Suma Paz nació en Santa Fe, pero pasó su adolescencia y juventud en Pergamino, por eso decía que sentía a Buenos Aires “como una madre adoptiva”. Siendo muy joven decidió cambiar un título universitario recién obtenido por la música y la poesía. Este giro total hacia el canto –y a la música pampeana, tradicionalmente interpretada por hombres– fue, según sus palabras, “algo extraordinario, una cosa del destino”. Así lo explicaba en una entrevista publicada en este diario: “Yo me preparé toda la vida para ser otra cosa de lo que soy, nunca pensé ser una profesional de esto. Estudié para ser licenciada en Filosofía y Letras y tomé clases de guitarra y piano porque amaba la música, pero nada más. Un hermano mayor me guió por la senda de Yupanqui, a pesar de que él era músico de jazz. El camino se fue haciendo lentamente, sin que yo me diera cuenta. Por ahí alguien me escucha y me dice: vení a la radio y hacé una prueba. Me aceptan en esa prueba y me recomiendan para otra radio, y así. Una cosa extraordinaria: todo venía como si estuviera programado desde afuera de mi vida”. ¿Se impuso? “Sí. Pero se ve que estaba en mí, sin que yo supiera, la pampa, con su gravitación, el horizonte, el cielo abierto, las lejanías. Yo pasaba las vacaciones en la chacra de mi abuela en San Nicolás, andaba a caballo, escuchaba las primeras milongas de los peones. Todo eso estaba. Y todavía está.”
La carrera de Suma Paz comenzó en los ’60, como una suerte de rareza: una chica que cantaba milongas y se acompañaba con una guitarra. Raro. Una chica que interpretaba a Yupanqui, pero sobre todo que se imponía para sí la forma en que el autor de “El arriero” entendía su arte. Más raro. Enseguida empezó a aparecer en televisión, hizo una gira por Japón, condujo su propio programa de radio. Y siempre con Yupanqui como guía musical, ética y estética. “M’hija, en la vida del artista hay largas esperas, es necesario detenerse. El camino es largo, cuidado con los atajos, son cortos, son lindos, pero la van a llevar a otro lado”, le había dicho.
Como contó, había estudiado Filosofía y Letras, y charlar con ella era uno de esos gustos que da el ejercicio del periodismo. El suyo no era un tono docente ni catedrático. Era alguien que había reflexionado mucho sobre su arte y sobre el sentido de ejercerlo, y lo transmitía con esa seriedad, pero a la vez con mucha gracia. Algo que capta brillantemente el periodista y musicólogo René Vargas Vera en la biografía que publicó en 1995 –Suma Paz. Por la huella luminosa de Yupanqui– y que este año tenía previsto reeditar. Allí, el ritmo sabio y sencillo de Suma Paz para contar su vida, pero sobre todo para hablar de la música pampeana, es enriquecedor.

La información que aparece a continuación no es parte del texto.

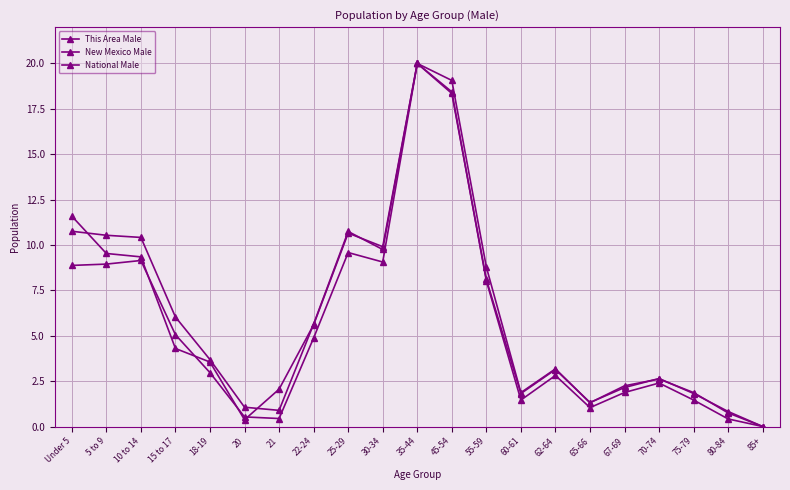

What is the label of the 9th point from the right?

55-59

Además de los tres libros de poesía que editó, entre su nutrida discografía se destacan títulos iniciales como La incomparable Suma Paz (1960), Guitarra, dímelo tú (1961); Suma Paz La incomparable (1963), El arte de Suma Paz por el mundo, editado en Japón (1967); Las hondas raíces de Suma Paz (1980), y más acá en el tiempo, Canto de nadie (2000) y Parte de mi alma (2005), donde se animó a proponer algunas letras propias, aclarando que “de ninguna manera” se sentía cantautora. Era una mujer coqueta, que manejaba con envidiable destreza tacos de varios centímetros y evadía declarar su edad. La cifra es sólo un dato biográfico: deberá decirse que vivió hasta el final como si tuviera muchos menos que los que declaraba. Dejó un nuevo disco casi terminado, con viejos temas y nuevos arreglos, una cantidad de presentaciones pendientes por distintos puntos del país, una biografía con planes de reedición ampliada. Dejó a muchos llorándola, sabiéndola con tanto aún para dar.